Data security spending on the rise as malware gets more sophisticated

Organizations are investing more in cyber security and starting to focus on the impact of cyber threats and cyber security from a business perspective.

Security professionals are doing this to respond to the increased complexity of IT environments, combined with increasingly sophisticated attacks and a rapidly evolving threat landscape.

Those are among the findings of a new report from Enterprise Strategy Group. The study, conducted on behalf of test, measurement and analytics technology provider Spirent Communications, is based on a survey of 413 IT and cyber security professionals in the U.S., U.K., and Australia who work at enterprises with more than 1,000 employees.

Nearly 80 percent of the respondents cited the expanded volume and sophistication of malware as the main reason it’s becoming more difficult to protect vital information.



A large majority of respondents (92 percent) said their organization was planning to increase the cyber security budget through 2018.

The areas in which organizations were most likely to increase spending included network security, cloud security and application security.
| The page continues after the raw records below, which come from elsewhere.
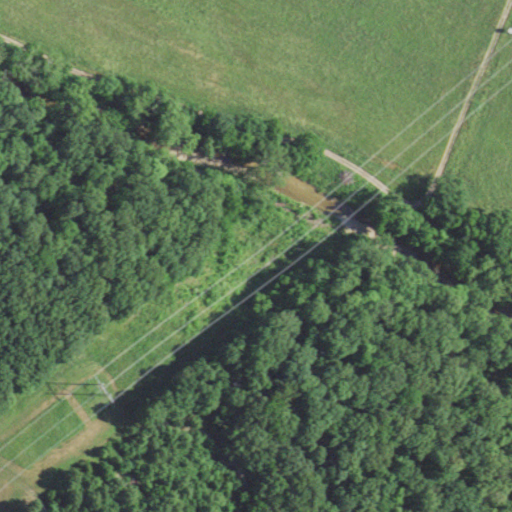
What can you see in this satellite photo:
power tower: (86, 389)
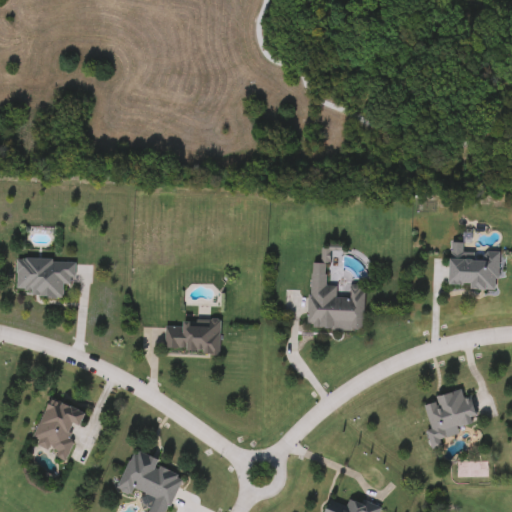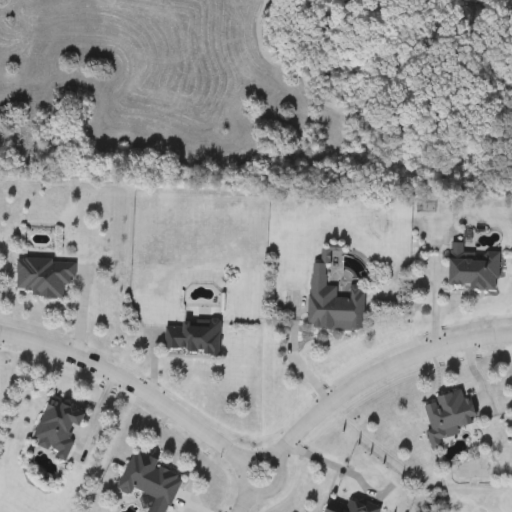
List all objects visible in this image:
building: (471, 270)
building: (471, 270)
building: (41, 277)
building: (41, 277)
building: (331, 304)
building: (331, 304)
building: (191, 336)
building: (191, 337)
road: (379, 370)
road: (128, 383)
building: (445, 416)
building: (446, 416)
building: (55, 427)
building: (55, 428)
road: (326, 470)
building: (146, 480)
building: (147, 481)
road: (274, 484)
road: (245, 501)
building: (347, 506)
building: (347, 507)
Some of the planned increase stemmed from unifying business and security functions, and the desire to treat security as an integral part of the development process.

Another key finding is that in many organizations (96 percent), the traditional role of the CISO has expanded. As security concerns are integrated into the planning for new digital initiatives, CISOs are more often included as active participants in enterprise business discussions.

The primary driver cited for the elevation of the CISO is the increasing difficulty of protecting enterprise data.